Yapılacak Alıştırmalar:
A: Belge bölümünde adı geçen kişiler kimlerdir? Hepsini sırala.
B: Listede "Für preiswerte Schließanlagen" ifadesini içeren satır ile "erança: É possível" ifadesini içeren satır arasındaki satırları, iki uç da dahil, boş satırları atlayarak numaralı liste biçiminde yazar mısın? Resimleri yanıta katma.

Belge Bölümü:
☆ ☆ ☆ ☆ ☆

Maç bir süre 89-89’da takıldı, adeta zaman durdu. “Blok” da tam böyle bir anda geldi. Ancak LeBron, öbür uçta kullandığı atışı yine kaçırdı. Art arda iki başarılı savunma hamlesinin yanında çarçur ettiği iki hücum da varmış meğer. Olabilir, zira maçın yoğunluğu yüksek, hücum kalitesi ise ziyadesiyle düşük. O kadar ki tarihin en iyi şutörü Stephen Curry’nin üçlüğü potaya bile değmedi, panyadan döndü. Devamında Kyrie Irving’den zor bir üçlük, Cleveland’dan yine iyi savunma, James’ten 1/2 serbest atış ve 93-89 geriye düşen Golden State’in aldığı mola. Kenara gelirken dudağını doğru okuyabildiysem “One stop… we gotta make one stop…” (Bir top… Bir topu durdursak yeter) diyen bir LeBron James. Az önce tarihin en önemli durdurma hamlelerinden birini yapmış adamın aklından geçen tek düşünce, bir durdurma hamlesi daha yapmak, yani o hareketi tekrarlamak.
Steven Johnson, Everything Bad is Good For You (Kötü Olan Her Şey Sizin İçin İyidir) adlı kitabında, ortaya “Sleeper Eğrisi” (Sleeper Curve) adlı bir kavram atıyor. Adını Woody Allen’ın 200 yıl sonra uyanan bir karaktere yer verdiği 1973 yapımı filminden alan terim, giderek karmaşıklaşan popüler kültürün insanlara farklı bilişsel beceriler kazandırdığını iddia ediyor. 2173’te geçen filmdeki biliminsanları geçmişte yaşayanların sıcak çikolata sosunun ve kremalı turtanın besin değerini anlamamasına hayret ederken, Sleeper eğrisi de bizi aptallaştırdığını düşündüğümüz popüler kültürün tarih boyunca yükselen ortalama IQ puanlarına etkisi olabileceğini vurguluyor. Gücünü tekrarın kudretinden alan Sleeper eğrisinin seyir pratiklerine yansıması ise “yayın sendikasyonu” (broadcast syndication) adı verilen tekrar gösterimlerle oluyor. 1980’lerden itibaren televizyon yayıncıları yeni gösterimlerin tekrarlara kıyasla daha az kârlı olduğunu fark ediyor ve yayın politikalarını bu doğrultuda şekillendiriyor. Yani mesele seyircinin ilgisini çekmekten onun ilgisini “korumaya” dönüyor. Nitekim en çok satılan bilgisayar oyunları da spor oyunları, Age of Empires ya da The Sims gibi sonu olmayan, baştan sona anlatısal bir akışı takip etmediğiniz, sonsuz kombinasyonla tekrara izin verenler. Tekrar popüler kültürü aptallaştırmıyor, aksine kuvvetlendiriyor. Bu durum Aşk-ı Memnu için de, eski NBA maçları için de geçerli.

☆ ☆ ☆ ☆ ☆

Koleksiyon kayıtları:
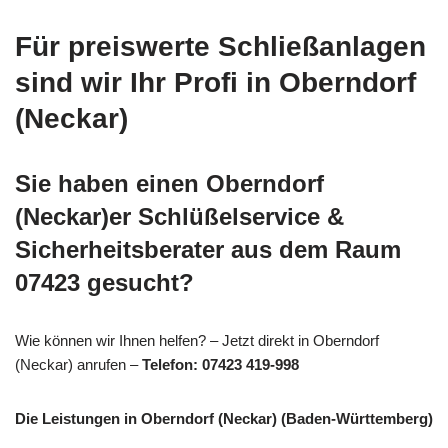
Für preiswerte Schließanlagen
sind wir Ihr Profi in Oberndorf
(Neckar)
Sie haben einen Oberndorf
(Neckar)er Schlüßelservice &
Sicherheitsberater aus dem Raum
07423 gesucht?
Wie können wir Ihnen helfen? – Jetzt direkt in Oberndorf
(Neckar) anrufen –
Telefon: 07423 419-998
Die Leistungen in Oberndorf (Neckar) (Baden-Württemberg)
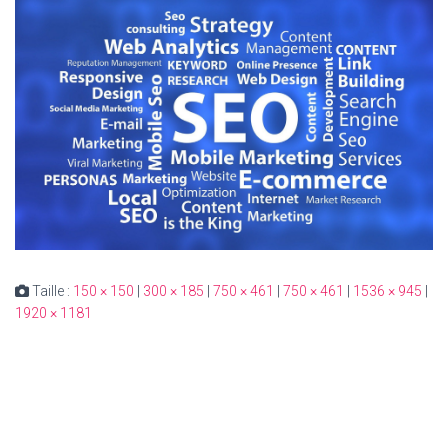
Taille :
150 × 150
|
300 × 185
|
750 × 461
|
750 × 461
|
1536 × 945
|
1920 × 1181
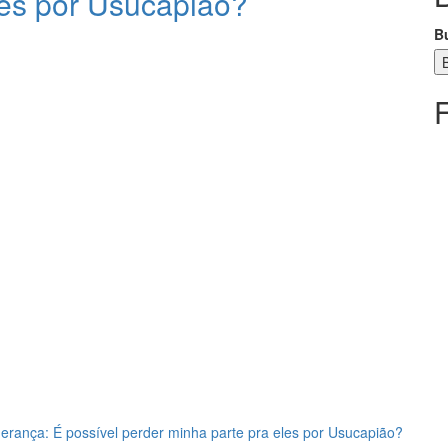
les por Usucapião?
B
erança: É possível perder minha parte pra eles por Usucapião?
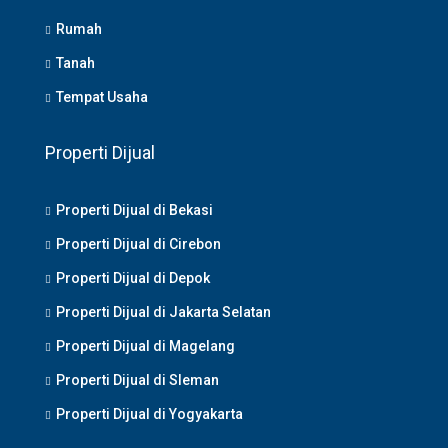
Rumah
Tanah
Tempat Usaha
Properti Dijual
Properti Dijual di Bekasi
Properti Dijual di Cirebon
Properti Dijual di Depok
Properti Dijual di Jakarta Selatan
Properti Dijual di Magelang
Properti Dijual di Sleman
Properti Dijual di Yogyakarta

☆ ☆ ☆ ☆ ☆

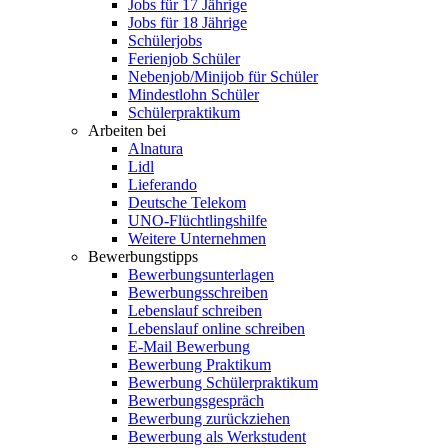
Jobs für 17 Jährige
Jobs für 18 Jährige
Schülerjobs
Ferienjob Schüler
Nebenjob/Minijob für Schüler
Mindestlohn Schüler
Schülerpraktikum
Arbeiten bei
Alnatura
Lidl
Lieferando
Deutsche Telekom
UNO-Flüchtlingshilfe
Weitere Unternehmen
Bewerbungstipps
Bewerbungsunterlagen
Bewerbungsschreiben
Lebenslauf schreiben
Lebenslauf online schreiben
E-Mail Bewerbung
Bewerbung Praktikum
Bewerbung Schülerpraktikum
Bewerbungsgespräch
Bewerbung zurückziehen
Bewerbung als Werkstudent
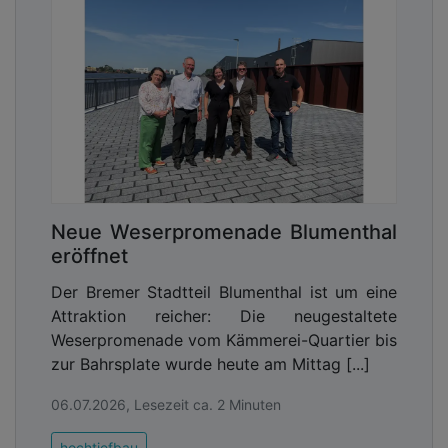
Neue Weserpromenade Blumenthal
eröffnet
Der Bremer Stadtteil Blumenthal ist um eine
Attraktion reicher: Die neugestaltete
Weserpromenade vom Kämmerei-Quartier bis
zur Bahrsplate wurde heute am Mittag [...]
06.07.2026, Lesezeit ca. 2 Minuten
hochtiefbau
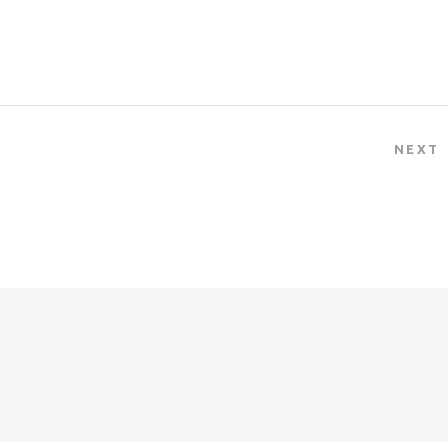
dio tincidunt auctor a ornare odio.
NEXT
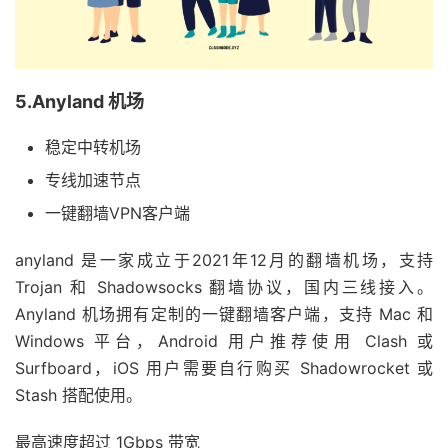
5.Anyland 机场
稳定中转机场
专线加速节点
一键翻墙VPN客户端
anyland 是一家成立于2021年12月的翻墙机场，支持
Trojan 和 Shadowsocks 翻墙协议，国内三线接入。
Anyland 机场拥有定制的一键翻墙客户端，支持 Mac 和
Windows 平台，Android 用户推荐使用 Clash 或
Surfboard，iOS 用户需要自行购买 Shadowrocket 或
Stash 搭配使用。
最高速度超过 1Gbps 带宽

☆ ☆ ☆ ☆ ☆

Alıştırma Çözümleri:
A: LeBron James, Stephen Curry, Kyrie Irving, Steven Johnson, Woody Allen

B:
1. Für preiswerte Schließanlagen
2. sind wir Ihr Profi in Oberndorf
3. (Neckar)
4. Sie haben einen Oberndorf
5. (Neckar)er Schlüßelservice &
6. Sicherheitsberater aus dem Raum
7. 07423 gesucht?
8. Wie können wir Ihnen helfen? – Jetzt direkt in Oberndorf
9. (Neckar) anrufen –
10. Telefon: 07423 419-998
11. Die Leistungen in Oberndorf (Neckar) (Baden-Württemberg)
12. Taille :
13. 150 × 150
14. |
15. 300 × 185
16. |
17. 750 × 461
18. |
19. 750 × 461
20. |
21. 1536 × 945
22. |
23. 1920 × 1181
24. les por Usucapião?
25. B
26. erança: É possível perder minha parte pra eles por Usucapião?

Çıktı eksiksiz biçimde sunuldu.